Stock rally fades after S&P 500 reaches 5,100 mark: markets wrap

Multiple record-breaking performances in the world’s largest equities market pushed the S&P 500 temporarily above 5,100. The “Magnificent Seven” group of megacaps underperformed, with Nvidia Corp. seeing a slight rise and its valuation hovering around $2 trillion.

“The speed of the tech rally has left investors wondering whether to take profits,” stated Mark Haefele of UBS Global Wealth Management. “While we see merit in rebalancing portfolios, we believe that retaining strategic exposure to US large-cap technology is important.”

According to Michael Hartnett of Bank of America Corp., a surge in AI and confidence about economic growth at a time of relaxing monetary policy are the components of a “magic sauce” that will fuel further increases in stocks. The expert, who has taken a more neutral tone on equities this year after maintaining pessimistic until 2023, stated that a “baby bubble” in AI is “growing up.”

The S&P 500 hardly moved Friday, resulting in a weekly victory. Treasury 10-year rates declined seven basis points, to 4.25%. According to Federal Reserve Bank of New York President John Williams, the economy is on track, and it will most likely be appropriate to lower interest rates later this year.
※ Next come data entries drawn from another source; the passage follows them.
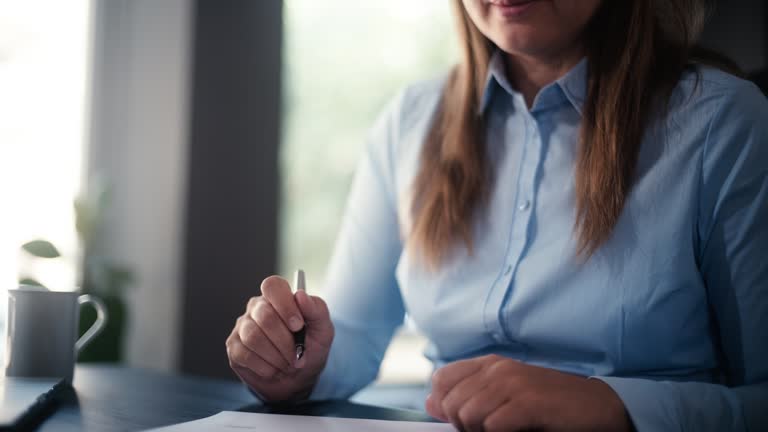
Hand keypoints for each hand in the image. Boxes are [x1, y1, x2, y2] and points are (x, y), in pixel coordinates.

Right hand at [226, 275, 334, 401]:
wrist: (299, 377)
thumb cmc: (311, 347)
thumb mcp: (323, 329)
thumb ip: (316, 310)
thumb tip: (300, 295)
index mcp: (278, 297)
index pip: (272, 286)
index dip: (285, 305)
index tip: (298, 326)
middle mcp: (257, 307)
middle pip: (264, 316)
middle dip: (285, 341)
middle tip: (298, 355)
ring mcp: (242, 327)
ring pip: (253, 337)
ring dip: (276, 356)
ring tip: (288, 364)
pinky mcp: (233, 348)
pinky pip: (245, 355)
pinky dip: (265, 368)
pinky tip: (274, 369)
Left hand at [426, 354, 632, 431]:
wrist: (596, 407)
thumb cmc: (549, 403)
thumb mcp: (505, 395)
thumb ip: (468, 395)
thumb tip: (429, 402)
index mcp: (489, 364)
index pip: (442, 379)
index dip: (444, 404)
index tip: (463, 419)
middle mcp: (498, 369)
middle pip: (452, 402)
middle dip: (463, 424)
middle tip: (490, 430)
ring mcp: (513, 384)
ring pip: (467, 414)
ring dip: (480, 431)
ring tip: (503, 431)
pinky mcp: (528, 403)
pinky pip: (492, 425)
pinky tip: (515, 431)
“We expect the momentum to continue and markets to melt up in the short run, but the stock market story for this year will eventually be about the economy and the Federal Reserve,” said Chris Zaccarelli of Independent Advisor Alliance. “As long as the economy keeps expanding, it’s really hard to interrupt a bull market.”

According to Mark Hackett of Nationwide, the “tug of war” between bulls and bears is now controlled by the bulls, as technical tailwinds merge with favourable underlying trends.

We’ve seen a strong rebound, and there’s still plenty of momentum in the market,” said David Donabedian of CIBC Private Wealth US. “Anyone who goes against it, betting that the market will move in the opposite direction, will be regretful. You do not want to gamble against this market in the short run.”

The jump in Nvidia’s shares in the session after its findings left short sellers with almost $3 billion in paper losses, according to a study by S3 Partners LLC, which described it as a “AI generated nightmare” for pessimistic traders.

The mark-to-market losses are another setback for contrarians who warned that Nvidia’s exorbitant valuations and speculative frenzy had all the makings of a market bubble poised to collapse. According to S3, the chipmaker has borrowed and sold $18.3 billion in shares, making it the third-largest US short position.

While the advance in US technology behemoths has raised concerns about a possible bubble, Barclays Plc strategists say the market movement is in line with earnings fundamentals.

As long as equities move in lockstep with profit expectations, the “fear of missing out” in the tech/AI field will persist, and investors will give expensive valuations the benefit of the doubt, according to the team led by Emmanuel Cau.

Greg Marcus of UBS Private Wealth Management expressed support for the buy-the-dip approach in big tech.

As aggressively as the S&P 500 surged in the session following Nvidia’s blockbuster news, the rally lacked one critical component: robust participation from its members.

Only 73% of the S&P 500 members advanced that day. That was the lowest participation on an up day of this size since the day after the 2020 election, when the index gained 2.2% but only 47% of its members increased.

“Even though market breadth is still narrow, it’s wider than it was last year, with more and more stocks this year outperforming the S&P 500,” he said.

“This should have important implications for how these stocks should be weighted in one’s portfolio — even when an inevitable correction takes place at some point in the future,” he said.

According to Marcus at UBS, if the Fed begins to lower interest rates, it will most likely assist to stimulate greater market breadth.

Meanwhile, Goldman Sachs Group Inc. analysts have moved back their forecast for when the Fed would begin decreasing interest rates to June, citing recent statements from the central bank and minutes from its January meeting.

The US investment bank has reduced its projection for a May cut to four this year, down from five earlier, with movements in June, July, September, and December. It now predicts four further cutbacks next year.